Assignment:
Find the line that contains "exposure_s: 1/121"; please output it and each line after it, exactly as shown, up to the end of the entries below, skipping pictures.
[Dataset entries Boundary: Start]
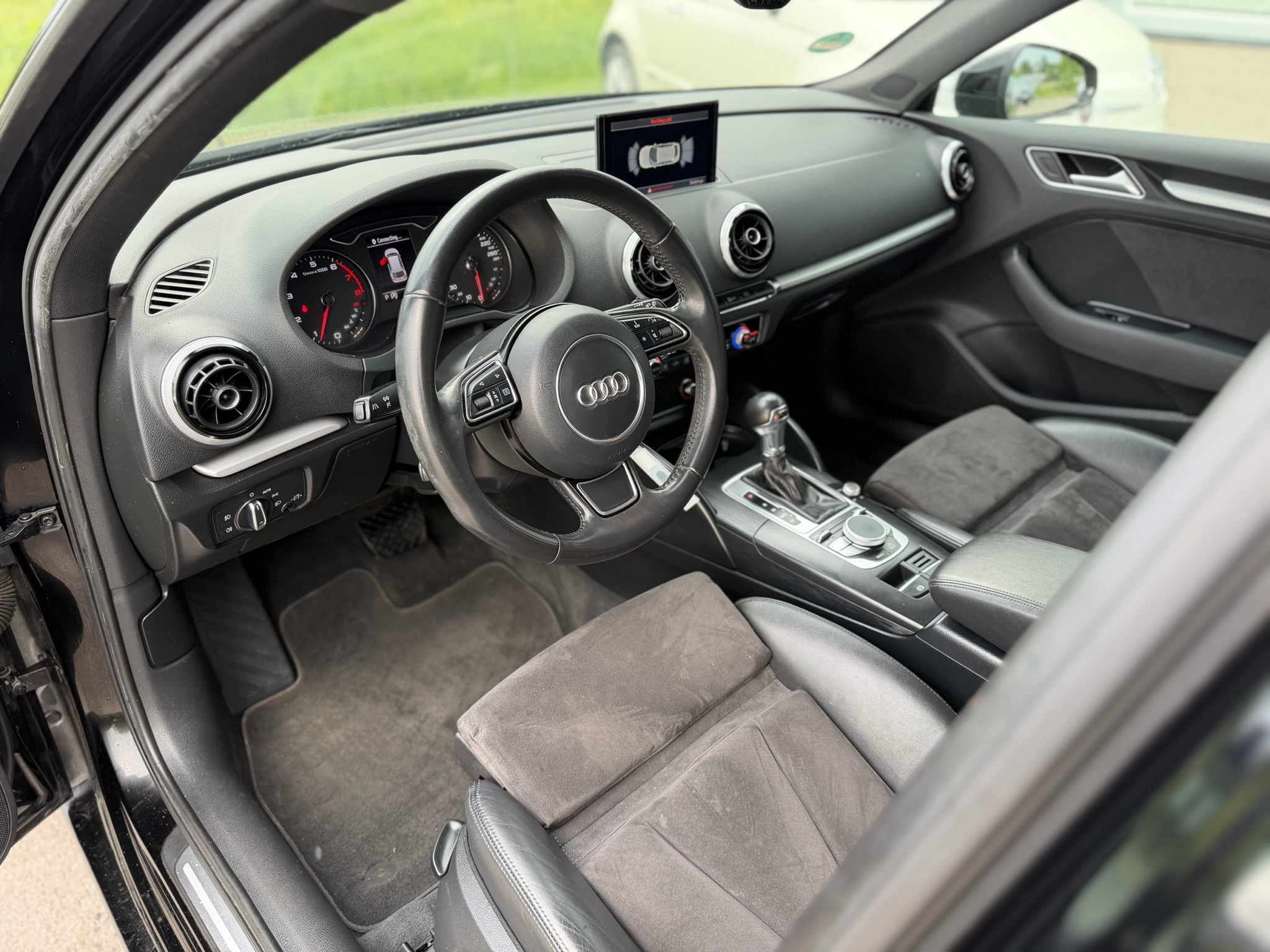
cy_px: 476
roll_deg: -0.2
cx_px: 635
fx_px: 881
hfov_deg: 71.6
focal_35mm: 24
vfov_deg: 56.8
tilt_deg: -32.1
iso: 100
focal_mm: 6.76
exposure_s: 1/121
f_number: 1.78
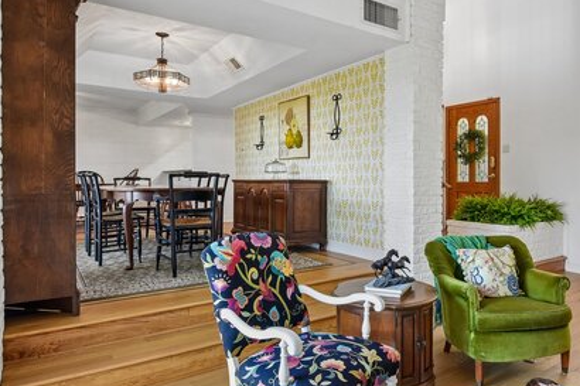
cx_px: 359
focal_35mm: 25
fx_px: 403
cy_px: 183
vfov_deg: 51.2
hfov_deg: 70.5
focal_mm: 16
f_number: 8
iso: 1000
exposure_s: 1/15
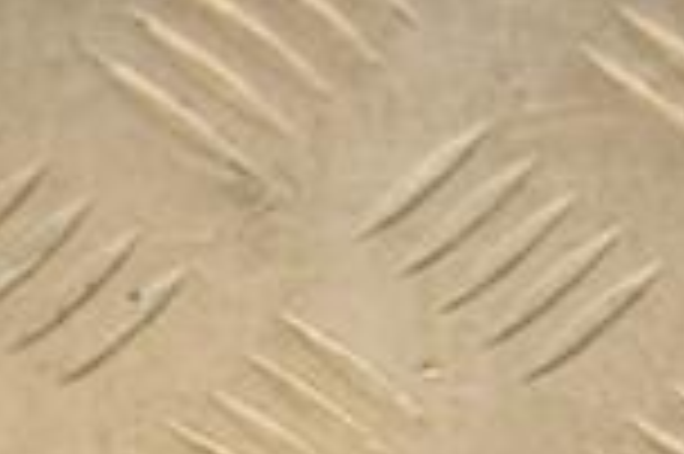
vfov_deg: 4.7
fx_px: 5409
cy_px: 895
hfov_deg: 7.2
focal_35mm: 285
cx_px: 837
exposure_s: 1/200
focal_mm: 48
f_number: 5
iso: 800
[Dataset entries Boundary: End]
Task answer:
exposure_s: 1/121
f_number: 1.78
cx_px: 359
focal_35mm: 25
fx_px: 403
cy_px: 183
vfov_deg: 51.2
hfov_deg: 70.5
focal_mm: 16
f_number: 8
iso: 1000
exposure_s: 1/15
vfov_deg: 4.7
fx_px: 5409
cy_px: 895
hfov_deg: 7.2
focal_35mm: 285
cx_px: 837
exposure_s: 1/200
focal_mm: 48
f_number: 5
iso: 800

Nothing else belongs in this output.